- [ARBEITSAUFTRAG 1] Erkläre anhand des Textes über Henning Mortensen, weshalb darin Dänemark als das eigentliche Land der Dichter gilt. Antworte in ein bis drei Sätzen.
- [ARBEITSAUFTRAG 2] Gib einen Abschnitt aus dem Text über Henning Mortensen wortgetreu wieder. Beginne bei den Worten „Henning Mortensen hat“ und höre nach „das nachdrücklich [1].“ auf.

- [VORLIEGENDER TEXT]
╔══

Henning Mortensen hat im dritten Band
seiner Trilogie um den jungen Ib Nielsen aus Horsens
das berühmt-berüchtigte Cochrane-Gambit in
der modernen Literatur etabliert. Und Mortensen ist
nicht irgendwer, auch wenn man ihn im "Land der
Dichter und der Denker" kaum kennt, im eigentlichen
Land der Dichter, in Dänemark, wo es pro Kopf eine
deutlich höhere Dichte an erstklassigen Literaten
gibt als in Deutschland oder irgendwo sonst, in Dänemark
ist Henning Mortensen eine große Nummer, ein Hauptrepräsentant
der zeitgenössischen Schreibkunst. Der mit Spannung
erwartete soeben erschienene fünfte und letzte
Band der neuen Literaturgeschichte des Gyldendalverlages
unterstreicht das nachdrücklich [1].

╚══

- [VERFÜGBARE DATEN]

╔══

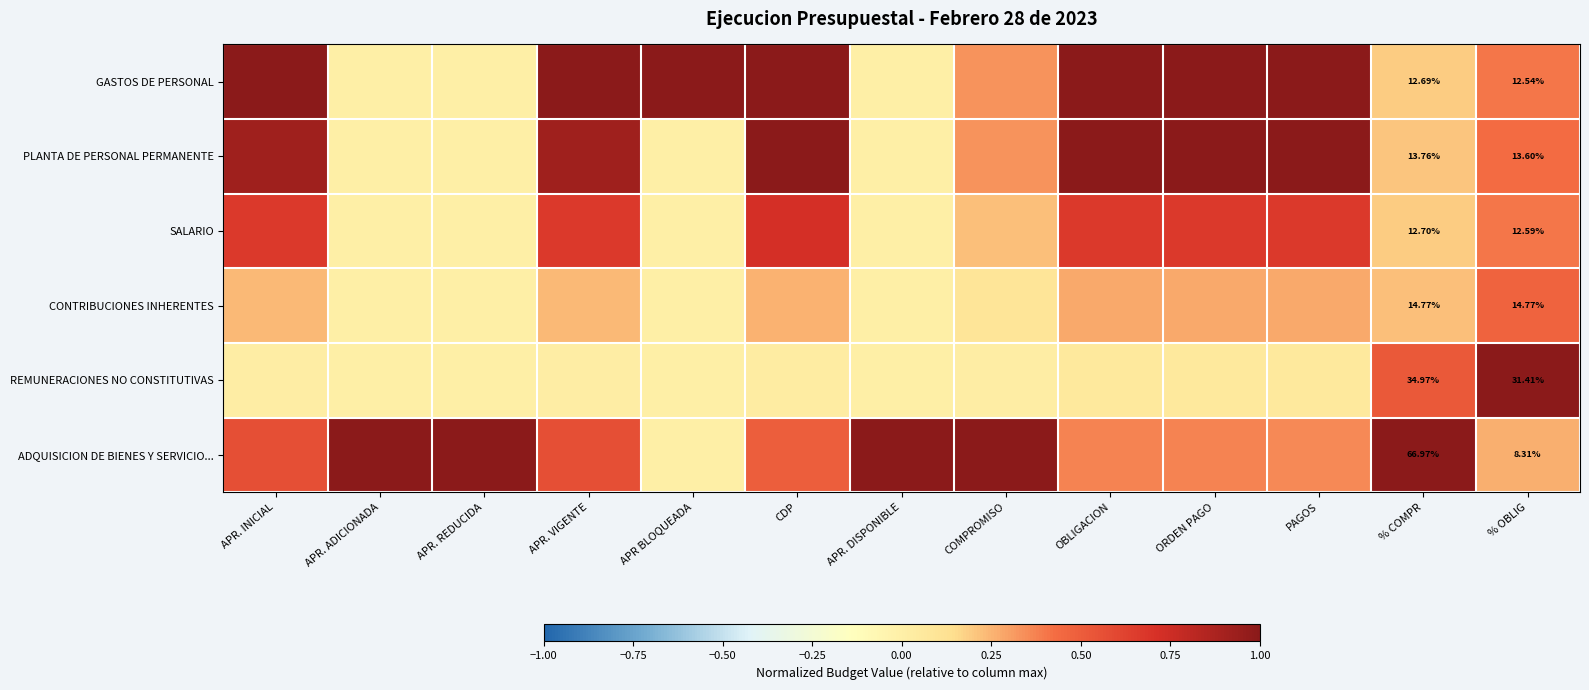

Between % COMPR and APR. INICIAL, which is larger?

APR. INICIAL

╚══

- [SCHRIFTLICHE ANTWORT 1] Dänemark gilt als das eigentliche Land der Dichter, weil es dort pro Kopf eine deutlich höhere Dichte an erstklassigen Literaten gibt als in Deutschland oder irgendwo sonst.

- [SCHRIFTLICHE ANTWORT 2]
Henning Mortensen hat im dritten Band
seiner Trilogie um den jungen Ib Nielsen aus Horsens
das berühmt-berüchtigte Cochrane-Gambit in
der modernen Literatur etabliert. Und Mortensen ist
nicht irgendwer, auch wenn man ihn im "Land der
Dichter und der Denker" kaum kennt, im eigentlichen
Land der Dichter, in Dänemark, wo es pro Kopf eine
deutlich höhere Dichte an erstklassigen Literaten
gibt als in Deutschland oder irgendwo sonst, in Dänemark
ist Henning Mortensen eine große Nummer, ein Hauptrepräsentant
der zeitgenössischen Schreibkunst. Der mit Spannung
erwartete soeben erschienene fünfte und letzte
Band der neuen Literaturgeschichte des Gyldendalverlages
unterstreicht das nachdrücklich [1].